Dilemma für Fachplaner
Das aktuelle Fallbeispiel einer kürzlich abgeschlossenen Kernsanierung eines Hotels mit mehr als 200 Zimmern steht stellvertretend für eine große Zahl an hygienisch problematischen Trinkwasserinstallationen in Deutschland und europaweit: Probenahmen detektierten an einer Vielzahl von Duscharmaturen eine außerordentliche Verkeimung des Kaltwassers mit Legionellen von 40 000 KBE (koloniebildenden Einheiten) pro 100 ml (siehe Bild 1 bis 3). Zum Vergleich: Der technische Maßnahmenwert liegt laut Trinkwasserverordnung (TrinkwV) bei 100 KBE/100 ml. Ab 10 000 KBE/100 ml müssen Sofortmaßnahmen wie Duschverbote und/oder endständige Filter zur Abwehr akuter Gesundheitsgefahren ergriffen werden – so auch in diesem Fall. Für einen Hotelbetrieb ist das natürlich der Super-GAU. Die Ursachenanalyse für dieses konkrete Beispiel zeigt das Dilemma für Planungsbüros auf:
Dieses Beispiel ist kein Einzelfall, sondern steht exemplarisch für viele Trinkwasseranlagen in öffentlichen Gebäuden mit einer unzulässigen PWC-Erwärmung (Bild 5). Und in Zukunft wird sich das Risiko einer Verkeimung von PWC weiter erhöhen, da die Wärmelasten in modern ausgestatteten Gebäuden steigen, Fassadendämmungen mit dem Ziel der Energieeffizienz das Auskühlen nicht klimatisierter Räume verlangsamen und die Eingangstemperaturen von Trinkwasser kalt auf der Versorgerseite steigen. Kommt es zu einer Verkeimung im Kaltwasser, sind kostspielige bauliche Sanierungen meist unausweichlich. Schließlich ist hier eine chemisch-thermische Desinfektion nicht möglich.
Wie die Erkenntnisse aus vielen Begutachtungen kontaminierter Trinkwasserinstallationen aufzeigen, kann das Risiko durch die Anwendung einfacher, aber bewährter Planungsprinzipien deutlich reduziert werden.
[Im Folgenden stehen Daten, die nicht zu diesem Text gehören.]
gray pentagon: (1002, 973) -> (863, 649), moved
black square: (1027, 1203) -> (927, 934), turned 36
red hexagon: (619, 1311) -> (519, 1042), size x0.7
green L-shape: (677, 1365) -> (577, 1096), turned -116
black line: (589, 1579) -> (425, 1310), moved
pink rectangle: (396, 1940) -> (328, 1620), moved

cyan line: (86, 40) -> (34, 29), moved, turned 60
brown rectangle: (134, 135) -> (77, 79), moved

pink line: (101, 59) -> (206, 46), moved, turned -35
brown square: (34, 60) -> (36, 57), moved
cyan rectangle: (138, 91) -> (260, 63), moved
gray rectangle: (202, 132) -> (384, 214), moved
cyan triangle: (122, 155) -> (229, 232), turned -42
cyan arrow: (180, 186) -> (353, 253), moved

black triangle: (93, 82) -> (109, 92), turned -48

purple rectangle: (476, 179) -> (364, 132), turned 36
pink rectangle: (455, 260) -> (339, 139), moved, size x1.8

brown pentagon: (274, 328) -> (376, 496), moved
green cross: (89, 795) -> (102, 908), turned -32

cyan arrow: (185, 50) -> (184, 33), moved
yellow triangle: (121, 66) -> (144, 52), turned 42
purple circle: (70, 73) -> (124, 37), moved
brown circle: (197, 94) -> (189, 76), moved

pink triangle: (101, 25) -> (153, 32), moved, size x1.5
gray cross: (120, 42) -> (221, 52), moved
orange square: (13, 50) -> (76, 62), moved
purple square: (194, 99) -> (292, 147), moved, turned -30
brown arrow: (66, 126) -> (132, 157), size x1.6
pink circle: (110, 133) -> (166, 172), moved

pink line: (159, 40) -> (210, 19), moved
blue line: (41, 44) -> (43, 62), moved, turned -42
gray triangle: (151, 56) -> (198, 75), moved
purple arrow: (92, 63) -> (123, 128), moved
Planungsprinzip der Leitungsführung: bei Wärmelasten entlasten
Zieht der Architekt den Fachplaner nicht schon bei der Grundrissplanung zurate, sollten die Vorgaben der Bauräume für die Leitungsführung gerade mit Blick auf die Erwärmung von PWC kritisch geprüft werden. Nötigenfalls muss der Fachplaner auf Änderungen bestehen, denn schließlich liegt die Verantwortung für die Planung einer hygienisch einwandfreien Trinkwasseranlage auf Basis der TrinkwV und den allgemein anerkannten Regeln der Technik bei ihm.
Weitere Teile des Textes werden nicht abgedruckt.